Records to use:
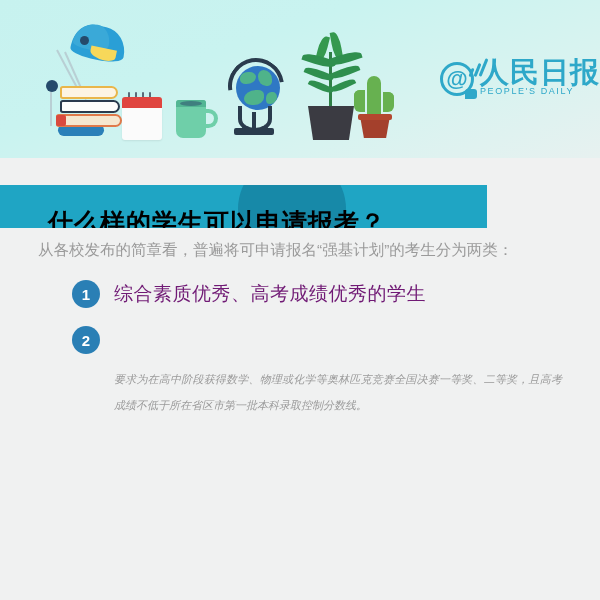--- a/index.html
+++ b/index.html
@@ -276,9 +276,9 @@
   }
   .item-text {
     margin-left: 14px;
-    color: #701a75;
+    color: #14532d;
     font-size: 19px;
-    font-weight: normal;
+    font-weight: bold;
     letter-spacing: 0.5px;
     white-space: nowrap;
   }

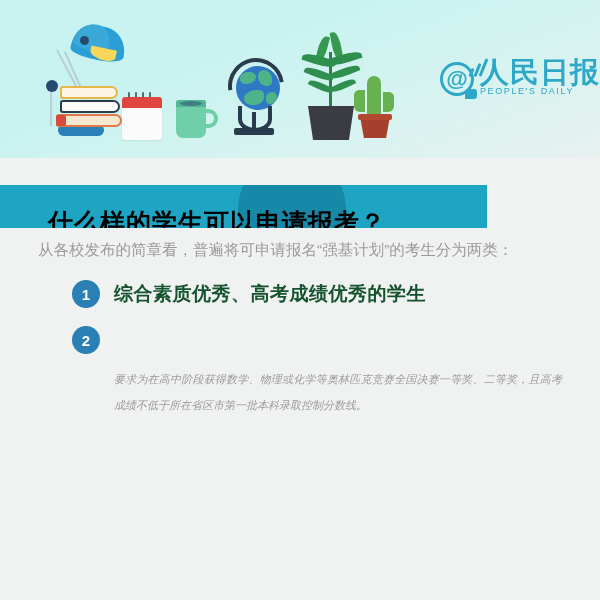--- a/index.html
+++ b/index.html
@@ -398,6 +398,7 @@
 
     <div class="item-row second">
       <div class="badge">2</div>
+      <div class="item-text">相关学科领域具有突出才能和表现的考生</div>
     </div>
 
     <p class="detail">要求为在高中阶段获得数学、物理或化学等奥林匹克竞赛全国决赛一等奖、二等奖，且高考成绩不低于所在省区市第一批本科录取控制分数线。</p>

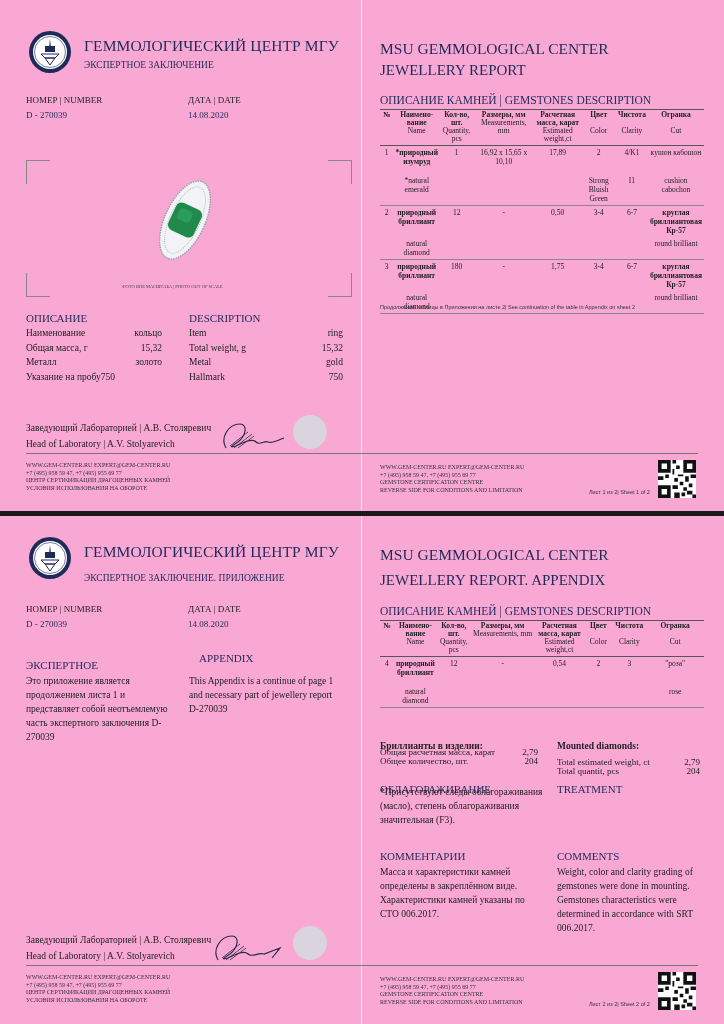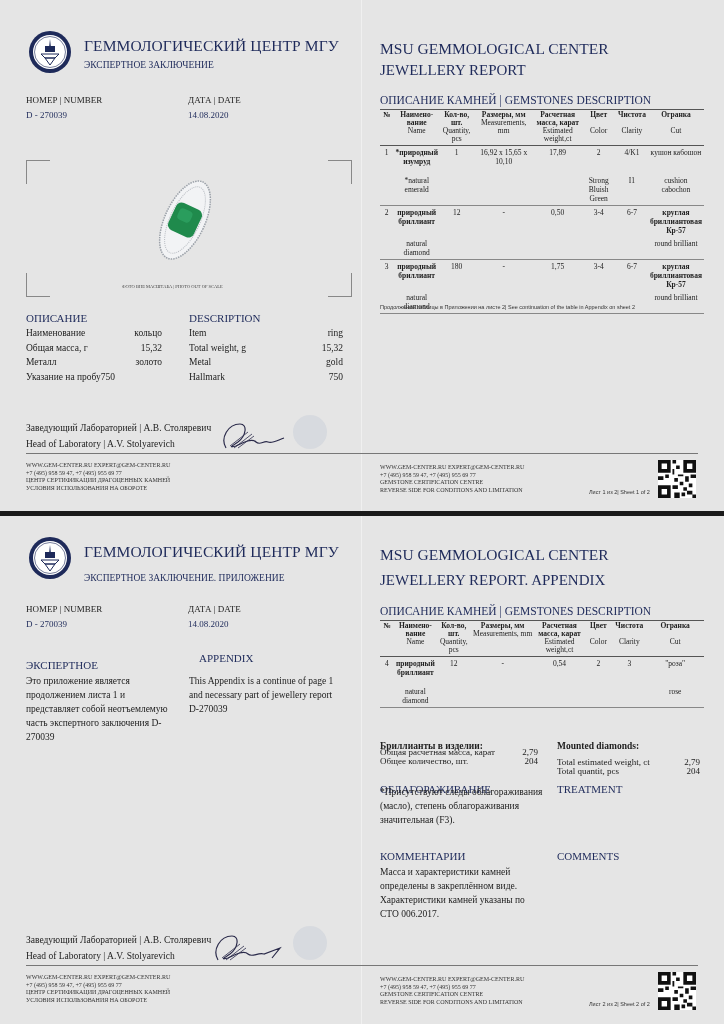--- a/index.html
+++ b/index.html
@@ -5,7 +5,7 @@
   * { box-sizing: border-box; margin: 0; padding: 0; }
   html, body { width: 724px; height: 1024px; background: #ffffff; overflow: hidden; }
   body { font-family: "Liberation Serif", "DejaVu Serif", serif; color: #222; position: relative; }
-  .sheet { position: absolute; left: 0; width: 724px; background: #e5e5e5; text-decoration: underline; }
+  .sheet { position: absolute; left: 0; width: 724px; background: #f9a8d4; text-decoration: underline; }
   .sheet1 { top: 0; height: 512px; }
   .sheet2 { top: 516px; height: 508px; }
   .sheet-sep { position: absolute; left: 0; top: 511px; width: 724px; height: 5px; background: #1a1a1a; }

Task directions: Find the string "font" in the listing and return every line that holds it.

Completed task:
     font-size: 19px;
-    font-weight: normal;
+    font-weight: bold;
   body { font-family: "Liberation Serif", "DejaVu Serif", serif; color: #222; position: relative; }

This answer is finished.